But if copyright had really been the issue back in
2009, a lawsuit of some kind probably would have sufficed. Dispatching policemen to remove the offending publications seems extreme,
particularly as the state clearly isn't concerned about losing revenue from its own exclusive publications (a more normal reason for copyright-holders to prevent unauthorized publication). As has been clear from the public debate in both cases, the real worry is that Nazi literature is inherently inflammatory or that the availability of certain texts will somehow increase the probability of fascism returning to the country.
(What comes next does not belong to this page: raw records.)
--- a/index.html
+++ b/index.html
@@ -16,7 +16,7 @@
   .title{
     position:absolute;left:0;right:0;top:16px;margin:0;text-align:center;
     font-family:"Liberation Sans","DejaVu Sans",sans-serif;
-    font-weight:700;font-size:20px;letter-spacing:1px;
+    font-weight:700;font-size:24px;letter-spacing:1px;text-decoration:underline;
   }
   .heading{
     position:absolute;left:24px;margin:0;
To address this concern, distributing Nazi texts for non-educational purposes actually is banned,
and has been for quite some time. That's why both of McGee's projects have included commentary from current historians, and why the publisher is so keen to promote the latest publication's educational aspect in interviews. "It is a sensitive subject in Germany but the incredible thing is most Germans don't have access to Mein Kampf because it has this taboo, this 'black magic' surrounding it," McGee told Reuters earlier this week. "We want Mein Kampf to be accessible so people can see it for what it is, and then discard it. Once exposed, it can be consigned to the dustbin of literature."
Even
if you think McGee is just using this argument as cover for a clever publicity stunt, the argument itself is irrefutable from any rational, long-term perspective -- and Germans sounding off on the topic in the papers have said precisely this. Sven Felix Kellerhof recently lamented in Die Welt that such a "poorly written and scattered book" as Mein Kampf has "acquired through the ministry's rigid policy the aura of a 'banned book.'" Kellerhof declared that "the only way to deal with Mein Kampf" is to accept whatever attention McGee's project gets, and follow it up with "a full, commentaried work directed at the wider public, in addition to a scholarly addition."
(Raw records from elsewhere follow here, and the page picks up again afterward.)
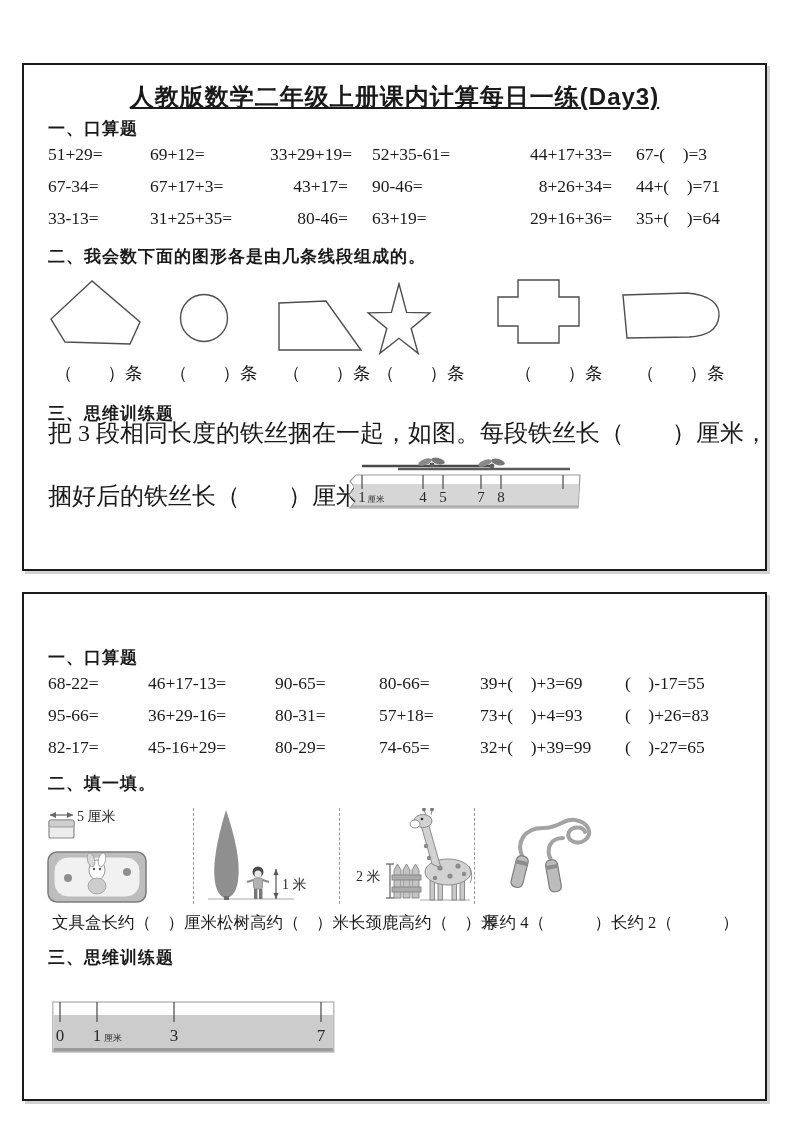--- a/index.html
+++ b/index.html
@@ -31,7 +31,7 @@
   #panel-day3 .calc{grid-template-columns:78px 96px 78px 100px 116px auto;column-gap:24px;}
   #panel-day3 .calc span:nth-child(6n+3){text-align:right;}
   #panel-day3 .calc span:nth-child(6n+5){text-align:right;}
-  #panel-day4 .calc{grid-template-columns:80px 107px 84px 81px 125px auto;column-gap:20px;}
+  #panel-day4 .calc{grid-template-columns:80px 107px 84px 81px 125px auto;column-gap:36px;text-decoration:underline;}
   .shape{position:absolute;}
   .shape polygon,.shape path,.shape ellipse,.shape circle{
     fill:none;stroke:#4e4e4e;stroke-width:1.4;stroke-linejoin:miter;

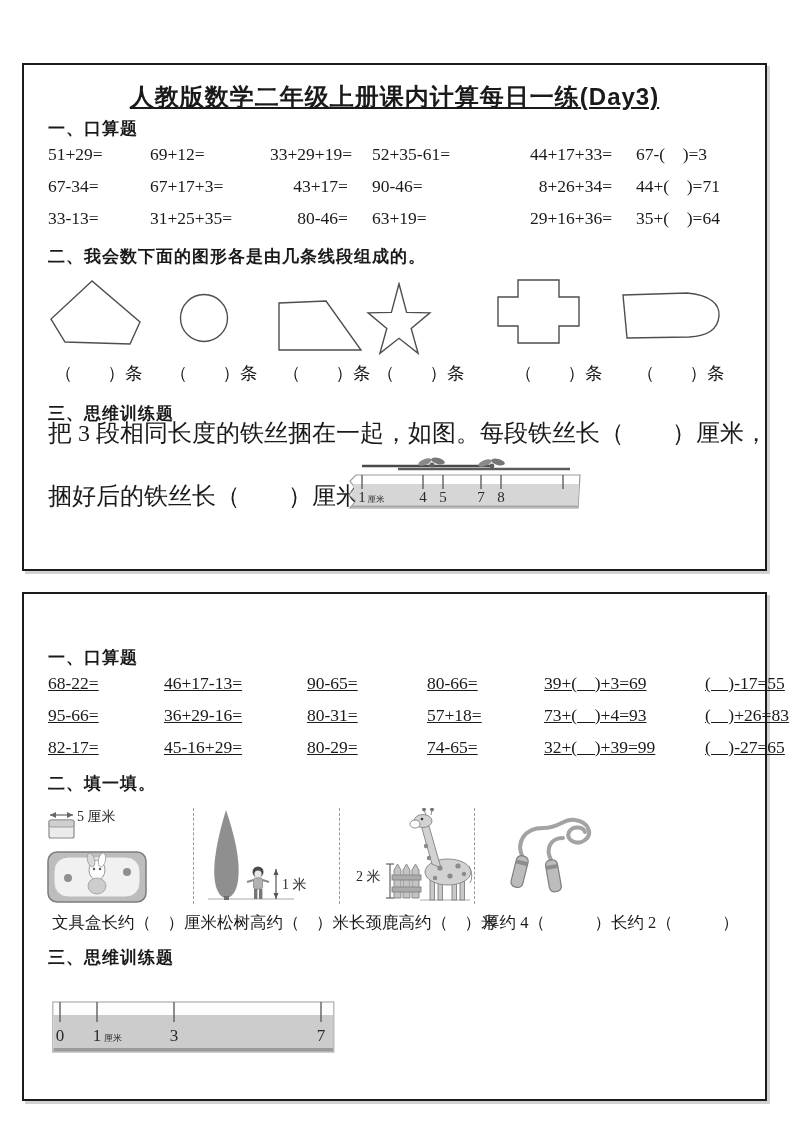--- a/index.html
+++ b/index.html
@@ -41,7 +41,7 @@
   .figrow{position:absolute;left:0;top:214px;width:741px;height:96px;display:flex;}
   .figcell{position:relative;height:96px;}
   .figcell.sep{border-right:1.5px dashed #9b9b9b;}
-  .caprow{position:absolute;left:0;top:318px;width:679px;display:flex;font-size:16.5px;margin-left:28px;}
+  .caprow{position:absolute;left:0;top:318px;width:679px;display:flex;font-size:16.5px;}
   .caprow span{display:block;text-align:center;white-space:pre;}
   svg text{font-family:"Liberation Serif","DejaVu Serif",serif;fill:#2a2a2a;}
 </style>

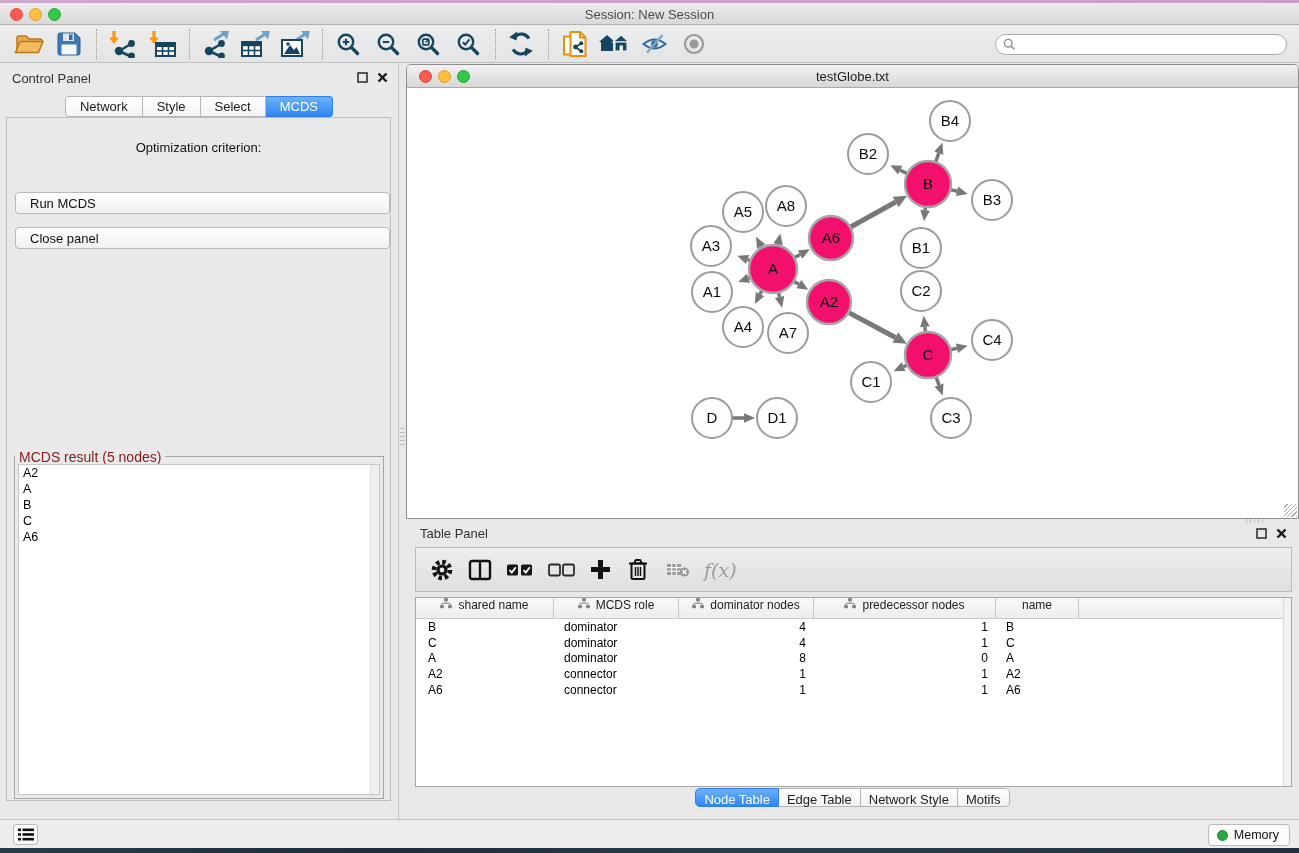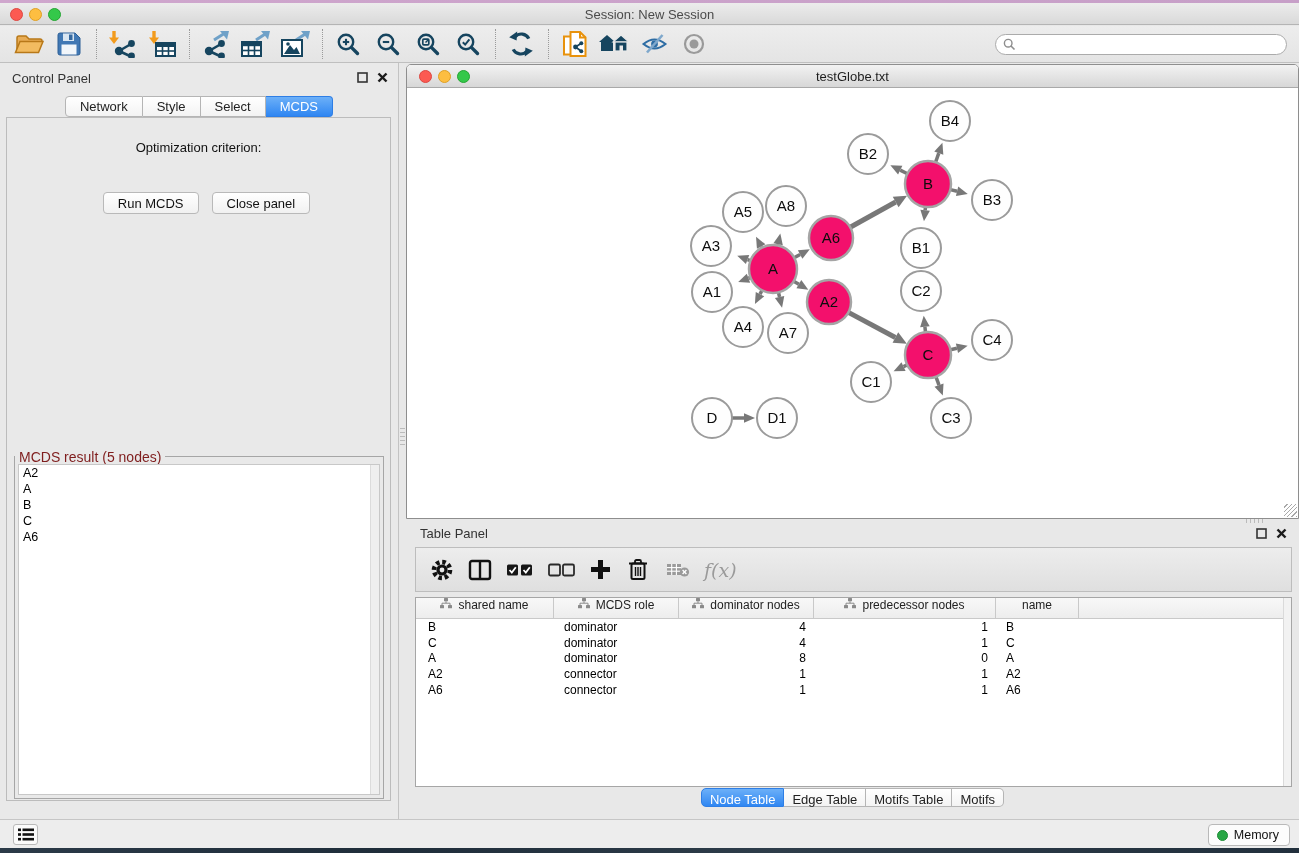--- a/index.html
+++ b/index.html
@@ -39,7 +39,7 @@
   #opt-select { position:absolute; left:37px; top:39px; width:313px; height:23px; background:#fff; border:1px solid #b3b3b3; border-radius:4px; display:flex; align-items:center; }
   #opt-select .val { flex:1; font-size:13px; padding-left:8px; color:#111; white-space:nowrap; overflow:hidden; }
   #opt-select .stepper { width:19px; height:23px; margin-right:-1px; border-radius:0 4px 4px 0; background:linear-gradient(#5fa9f8,#1e73e8); display:flex; align-items:center; justify-content:center; }
-  #cp-buttons { position:absolute; left:16px; right:0; top:74px; display:flex; justify-content:center; gap:13px; }
+  #cp-buttons { position:absolute; left:8px; right:0; top:74px; display:flex; justify-content:center; gap:13px;flex-direction:column; }
   .btn { height:22px; padding:0 14px; font-size:13px; color:#111; background:linear-gradient(#ffffff,#f1f1f1); border:1px solid #b9b9b9; border-radius:4px; display:flex; align-items:center; }
   #mcds-fieldset { position:absolute; left:7px; top:338px; width:370px; height:343px; border:1px solid #a6a6a6; }
   #mcds-legend { position:absolute; left:0; top:-8px; background:#e9e9e9; padding:0 4px; font-size:14px; color:#7f1d1d; }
Meanwhile, David Hugendick has argued in Die Zeit that "the belief that contact with the book will immediately precipitate a return to darker times" is a "fiction," and a "dangerous" one at that: it not only lends Hitler's writing that "mystical, toxic aura" Kellerhof also talks about, but in addition "reproduces [...] the as-yet popular superstition that Germans during the Second World War were simply victims of that seductive hocus-pocus, and have to be protected from it even today." That's a frightening misreading of history, and not one likely to do any good as we aim for a brighter future.
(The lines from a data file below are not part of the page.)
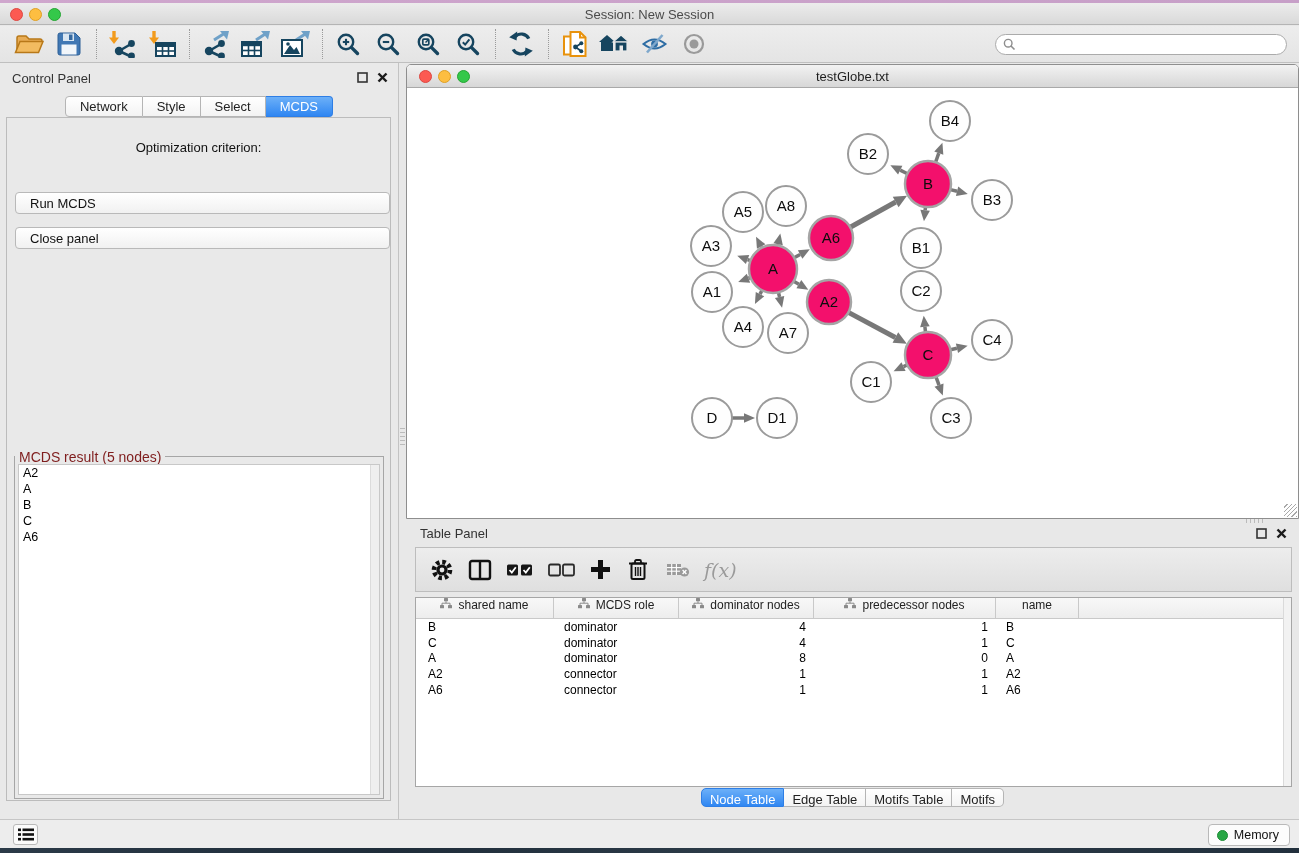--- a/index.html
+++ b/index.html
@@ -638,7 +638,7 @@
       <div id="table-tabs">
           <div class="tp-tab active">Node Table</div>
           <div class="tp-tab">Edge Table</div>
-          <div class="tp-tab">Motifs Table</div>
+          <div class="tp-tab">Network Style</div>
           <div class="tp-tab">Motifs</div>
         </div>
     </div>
To put it simply: fighting reprints is
no protection against fascism, or even against poor taste and inflammatory rhetoric. Quite the contrary. This latest debate has a particularly nonsensical ring, as the attention has already been drawn -- and the entire work is available on the internet anyway. But don't let the nonsense obscure what is truly an important point: either you believe in liberalism or you don't. And even if the letter of the German law isn't one of censorship -- though legislating against the swastika and Holocaust denial suggests otherwise -- the Bavarian state is misusing its power. This sort of illiberal policy made even the postwar occupying powers pretty squeamish when they removed propaganda from public libraries -- and that was when the wounds were still fresh, and onetime Nazis plentiful. Today, there's no excuse.